A further example is that when we listen to a phonographic recording of a long dead singer, we are not dealing with the singer. "The media-archaeological exercise is to be aware that at any technologically given moment of phonetic reproduction we are dealing with media, not humans; that we are not speaking with the dead, but that an apparatus is operating in undead mode" (p. 86). Long live the ghost of Elvis! Many times throughout the book we are cautioned not to take things at face value so to speak, much the same as Zen cautions us not to mistake the "finger pointing at the moon for the moon itself".

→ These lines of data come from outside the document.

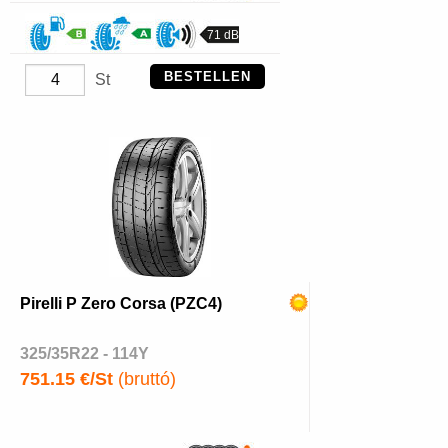
71 dB
BESTELLEN
St
Pirelli P Zero Corsa (PZC4)
325/35R22 - 114Y
751.15 €/St
(bruttó)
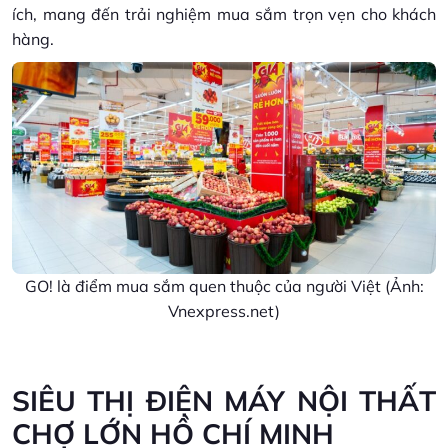
ích, mang đến trải nghiệm mua sắm trọn vẹn cho khách
hàng.
GO! là điểm mua sắm quen thuộc của người Việt (Ảnh:
Vnexpress.net)
SIÊU THỊ ĐIỆN MÁY NỘI THẤT
CHỢ LỚN HỒ CHÍ MINH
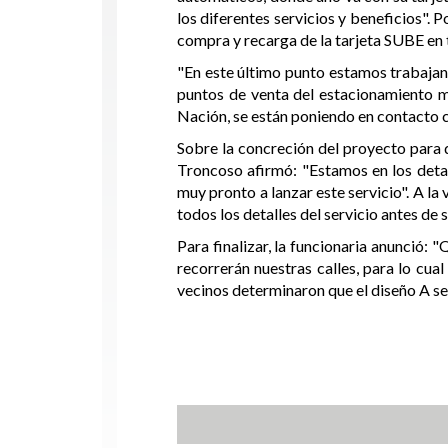
los diferentes servicios y beneficios". 
compra y recarga de la tarjeta SUBE en 
"En este último punto estamos trabajan
puntos de venta del estacionamiento m
Nación, se están poniendo en contacto c
Sobre la concreción del proyecto para q
Troncoso afirmó: "Estamos en los detal
muy pronto a lanzar este servicio". A l
todos los detalles del servicio antes d
Para finalizar, la funcionaria anunció: 
recorrerán nuestras calles, para lo cua
vecinos determinaron que el diseño A sea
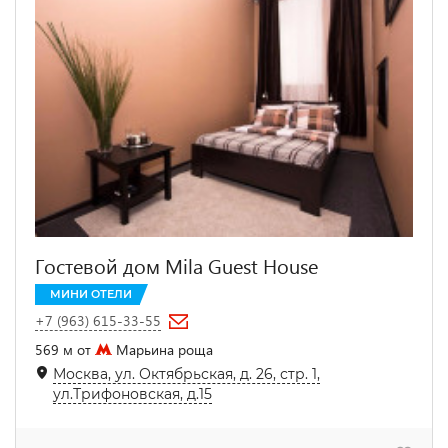
Гостевой дом Mila Guest House
МИНИ ОТЕЛИ
+7 (963) 615-33-55
569 м от
Марьина роща
Москва, ул. Октябрьская, д. 26, стр. 1,
ул.Трифоновская, д.15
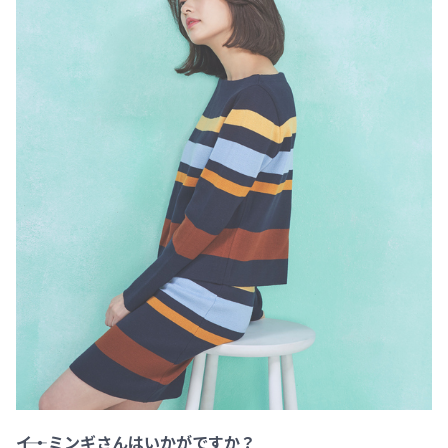
――イ・ミンギさんはいかがですか？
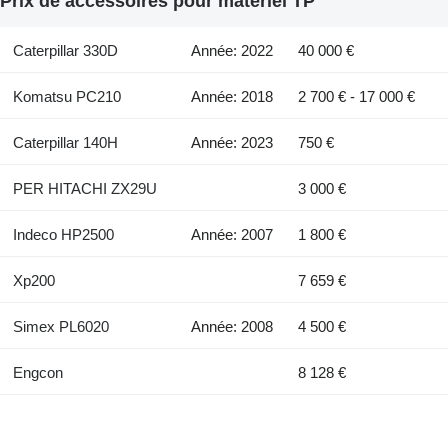
Prix de accessoires pour matériel TP
Caterpillar 330D
Année: 2022
40 000 €
Komatsu PC210
Année: 2018
2 700 € - 17 000 €
Caterpillar 140H
Année: 2023
750 €
PER HITACHI ZX29U
3 000 €
Indeco HP2500
Année: 2007
1 800 €
Xp200
7 659 €
Simex PL6020
Année: 2008
4 500 €
Engcon
8 128 €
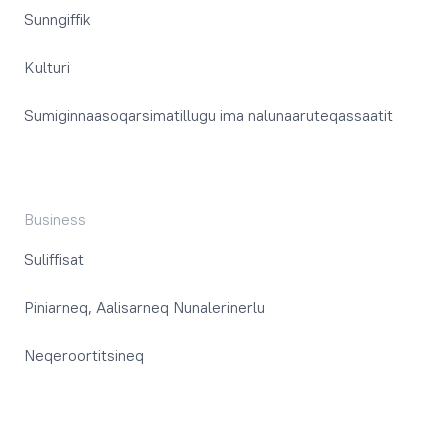
Sunngiffik
Kulturi
Sumiginnaasoqarsimatillugu ima nalunaaruteqassaatit
Business
Suliffisat
Piniarneq, Aalisarneq Nunalerinerlu
Neqeroortitsineq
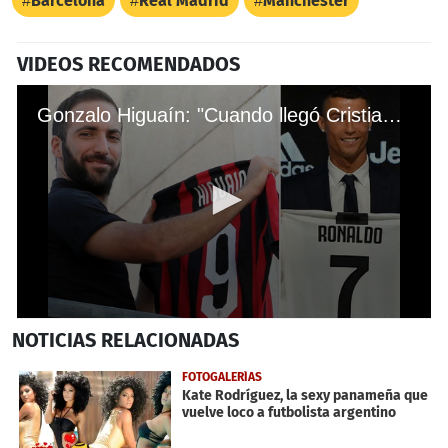
Barcelona
Real Madrid
Manchester
VIDEOS RECOMENDADOS
Gonzalo Higuaín: "Cuando llegó Cristiano, la Juventus me dio una patada”
0
NOTICIAS
RELACIONADAS
seconds
of
54
FOTOGALERÍAS
seconds
Kate Rodríguez, la sexy panameña que
vuelve loco a futbolista argentino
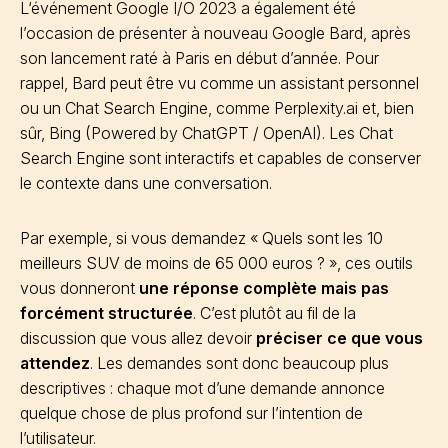
L‘événement Google I/O 2023 a également été
l’occasion de présenter à nouveau Google Bard, après
son lancement raté à Paris en début d’année. Pour
rappel, Bard peut être vu comme un assistant personnel
ou un Chat Search Engine, comme Perplexity.ai et, bien
sûr, Bing (Powered by ChatGPT / OpenAI). Les Chat
Search Engine sont interactifs et capables de conserver
le contexte dans une conversation.
Par exemple, si vous demandez « Quels sont les 10
meilleurs SUV de moins de 65 000 euros ? », ces outils
vous donneront
une réponse complète mais pas
forcément structurée
. C’est plutôt au fil de la
discussion que vous allez devoir
préciser ce que vous
attendez
. Les demandes sont donc beaucoup plus
descriptives : chaque mot d’une demande annonce
quelque chose de plus profond sur l’intention de
l’utilisateur.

For all Ernst's attention to time and temporal realities he neglects almost entirely the process of human evolution, not considering the findings of ethology or evolutionary psychology at all. This lacunae makes the following statement highly debatable and rather silly, "Western cultures have been predominantly visually orientated in their ways of information processing – an effect of the reading, writing, and printing culture that privileges transmission and absorption of information via the optical channel of communication" (p. 24). Which Western cultures? At what point of time in the last 60,000 years? This statement may have some validity considering the past 400 years, but is irrelevant to the overall understanding of the human visual and auditory senses - a poor example of tunnel vision postmodern restricted media studies.

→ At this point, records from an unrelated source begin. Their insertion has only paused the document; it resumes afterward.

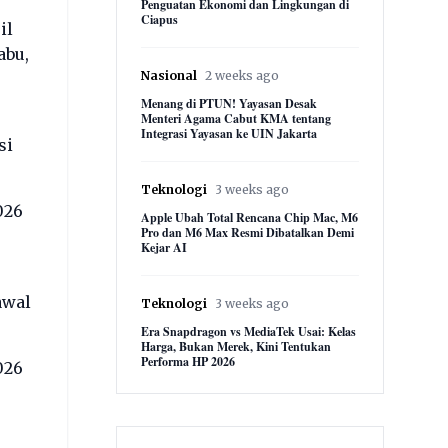
Penguatan Ekonomi dan Lingkungan di
Ciapus
il
abu,
Nasional
2 weeks ago
Menang di PTUN! Yayasan Desak
Menteri Agama Cabut KMA tentang
Integrasi Yayasan ke UIN Jakarta
si
Teknologi
3 weeks ago
026
Apple Ubah Total Rencana Chip Mac, M6
Pro dan M6 Max Resmi Dibatalkan Demi
Kejar AI
awal
Teknologi
3 weeks ago
Era Snapdragon vs MediaTek Usai: Kelas
Harga, Bukan Merek, Kini Tentukan
Performa HP 2026
026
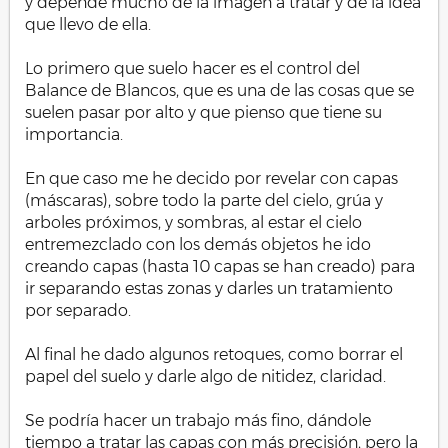
y depende mucho de la imagen a tratar y de la idea
que llevo de ella.
Lo primero que suelo hacer es el control del
Balance de Blancos, que es una de las cosas que se
suelen pasar por alto y que pienso que tiene su
importancia.
En que caso me he decido por revelar con capas
(máscaras), sobre todo la parte del cielo, grúa y
arboles próximos, y sombras, al estar el cielo
entremezclado con los demás objetos he ido
creando capas (hasta 10 capas se han creado) para
ir separando estas zonas y darles un tratamiento
por separado.
Al final he dado algunos retoques, como borrar el
papel del suelo y darle algo de nitidez, claridad.
Se podría hacer un trabajo más fino, dándole
tiempo a tratar las capas con más precisión, pero la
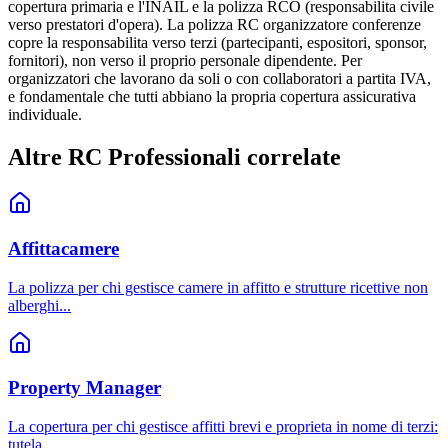
copertura primaria e l'INAIL e la polizza RCO (responsabilita civile
verso prestatori d'opera). La polizza RC organizzatore conferenze
copre la responsabilita verso terzi (partecipanti, espositori, sponsor,
fornitori), non verso il proprio personale dipendente. Per
organizzatori che lavorano da soli o con collaboratori a partita IVA,
e fondamentale che tutti abbiano la propria copertura assicurativa
individuale.
Altre RC Professionali correlate
Affittacamere
La polizza per chi gestisce camere in affitto e strutture ricettive non
alberghi
...
Property Manager
La copertura per chi gestisce affitti brevi e proprieta in nome di terzi:
tutela
...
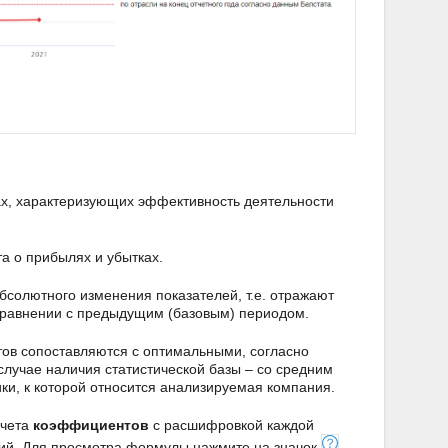
, характеризующих эффективность деятельности
а о прибылях и убытках.
солютного изменения показателей, т.е. отражают
сравнении с предыдущим (базовым) периодом.
ов сопоставляются с оптимальными, согласно
случае наличия статистической базы – со средним
и, к которой относится анализируемая компания.
счета
коэффициентов
с расшифровкой каждой
ий. Для просмотра формулы нажмите на значок
,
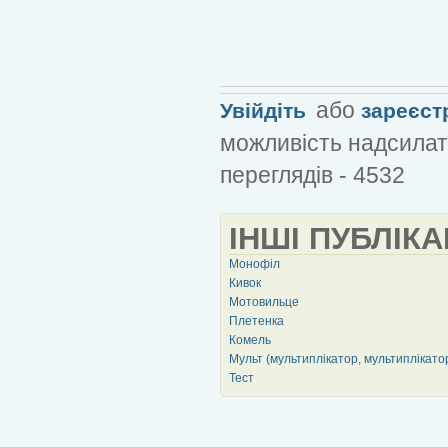
або
Увійдіть
зареєст
можливість надсилат
переглядів - 4532
ІНШІ ПУБЛІКА
Монофіл
Кивок
Мотовильце
Плетенка
Комель
Мульт (мультиплікатор, мультиплікато
Тест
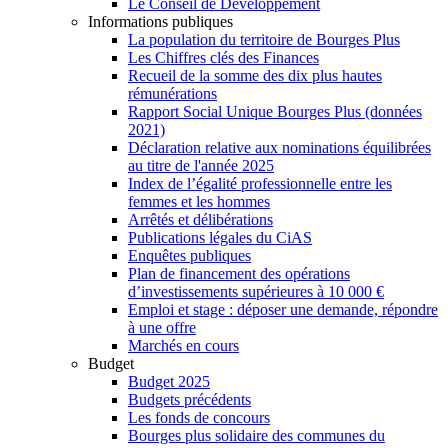
Le Conseil de Développement
Informations publiques
La population du territoire de Bourges Plus
Les Chiffres clés des Finances
Recueil de la somme des dix plus hautes
rémunérations
Rapport Social Unique Bourges Plus (données
2021)
Déclaration relative aux nominations équilibrées
au titre de l'année 2025
Index de l’égalité professionnelle entre les
femmes et les hommes
Arrêtés et délibérations
Publications légales du CiAS
Enquêtes publiques
Plan de financement des opérations
d’investissements supérieures à 10 000 €
Emploi et stage : déposer une demande, répondre
à une offre
Marchés en cours
Budget
Budget 2025
Budgets précédents
Les fonds de concours
Bourges plus solidaire des communes du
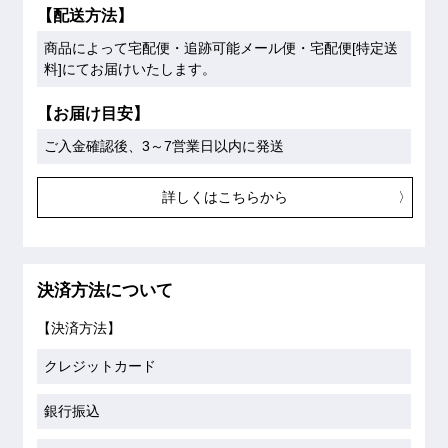
【配送方法】
商品によって宅配便・追跡可能メール便・宅配便[特定送
料]にてお届けいたします。
【お届け目安】
ご入金確認後、3～7営業日以内に発送
詳しくはこちらから
決済方法について
【決済方法】
クレジットカード
銀行振込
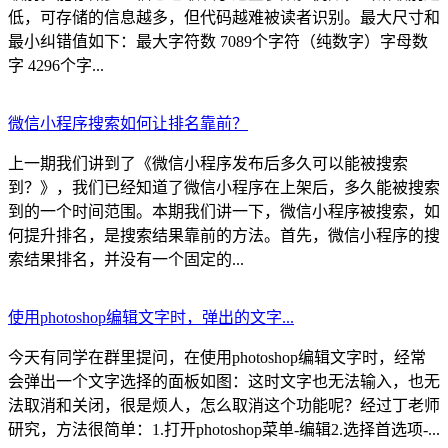
低，可存储的信息越多，但代码越难被读者识别。最大尺寸和
最小纠错值如下：最大字符数 7089个字符（纯数字）字母数
字 4296个字...
微信小程序搜索如何让排名靠前？
上一期我们讲到了《微信小程序发布后多久可以能被搜索
到？》，我们已经知道了微信小程序在上架后，多久能被搜索
到的一个时间范围。本期我们讲一下，微信小程序被搜索，如
何提升排名，是搜索结果靠前的方法。首先，微信小程序的搜
索结果排名，并没有一个固定的...
使用photoshop编辑文字时，弹出的文字...
今天有同学在群里提问，在使用photoshop编辑文字时，经常
会弹出一个文字选择的面板如图：这时文字也无法输入，也无
法取消和关闭，很是烦人，怎么取消这个功能呢？经过丁老师
研究，方法很简单：1.打开photoshop菜单-编辑2.选择首选项-...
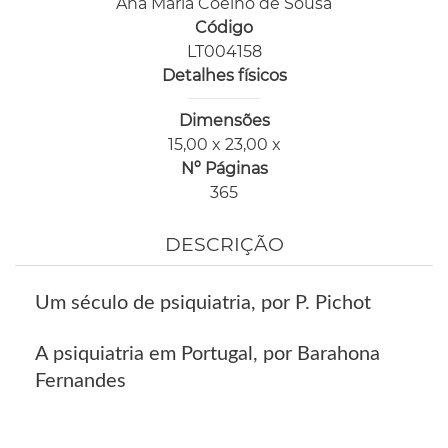
Ana Maria Coelho de Sousa
Código
LT004158
Detalhes físicos
Dimensões
15,00 x 23,00 x
Nº Páginas
365
DESCRIÇÃO
Um século de psiquiatria, por P. Pichot
A psiquiatria em Portugal, por Barahona
Fernandes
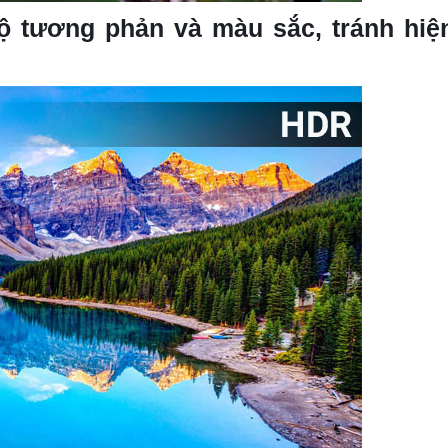
 tương phản và màu sắc, tránh hiệ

Another instance from many others like this states that the brain has been altered in its signal processing abilities, "since the invention of the phonetic alphabet" (p. 108). A little too short for an evolutionary change of this nature as I understand it? And just what does Ernst mean by the "phonetic alphabet"?

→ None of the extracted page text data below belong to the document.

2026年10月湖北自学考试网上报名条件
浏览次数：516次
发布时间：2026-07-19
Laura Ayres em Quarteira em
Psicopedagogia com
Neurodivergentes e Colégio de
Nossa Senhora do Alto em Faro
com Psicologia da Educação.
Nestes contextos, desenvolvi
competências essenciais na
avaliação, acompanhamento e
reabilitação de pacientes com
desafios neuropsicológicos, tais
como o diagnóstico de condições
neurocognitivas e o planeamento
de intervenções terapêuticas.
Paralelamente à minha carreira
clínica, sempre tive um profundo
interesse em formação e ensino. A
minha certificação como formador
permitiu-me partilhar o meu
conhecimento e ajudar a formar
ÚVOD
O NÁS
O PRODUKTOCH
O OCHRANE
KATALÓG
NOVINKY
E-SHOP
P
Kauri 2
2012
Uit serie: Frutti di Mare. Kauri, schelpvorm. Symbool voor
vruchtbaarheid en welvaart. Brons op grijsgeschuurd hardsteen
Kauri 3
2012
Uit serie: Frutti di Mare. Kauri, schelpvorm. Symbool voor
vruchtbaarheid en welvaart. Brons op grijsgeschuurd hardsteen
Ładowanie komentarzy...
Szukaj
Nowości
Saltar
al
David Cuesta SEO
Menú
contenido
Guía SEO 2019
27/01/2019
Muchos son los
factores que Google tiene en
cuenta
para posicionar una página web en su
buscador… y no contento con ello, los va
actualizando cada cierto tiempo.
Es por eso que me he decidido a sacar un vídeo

In contrast to the analysis of this very short period since printing and so on was invented, the chapter on the experimental work of the scholars at Humboldt University concerning the Sirenic Voices heard by Odysseus near the Li Galli Islands is fascinating and informative, possibly providing an explanation of this enduring myth. "Karl-Heinz Frommolt and the media archaeologist Martin Carlé led them to conclude that the specific geographical constellation of the island acts as an acoustic amplifier that corresponds with archaic Greek diaphonic musical tuning in a way that might explain why Homer explicitly has two Sirens singing" (p. 50).

Sonic Time Machines, is not a book for the general reader. It deals with the highly specific academic discourse of media archaeology, and bearing in mind my above criticism, will become an important addition to the literature concerning both this and associated academic disciplines.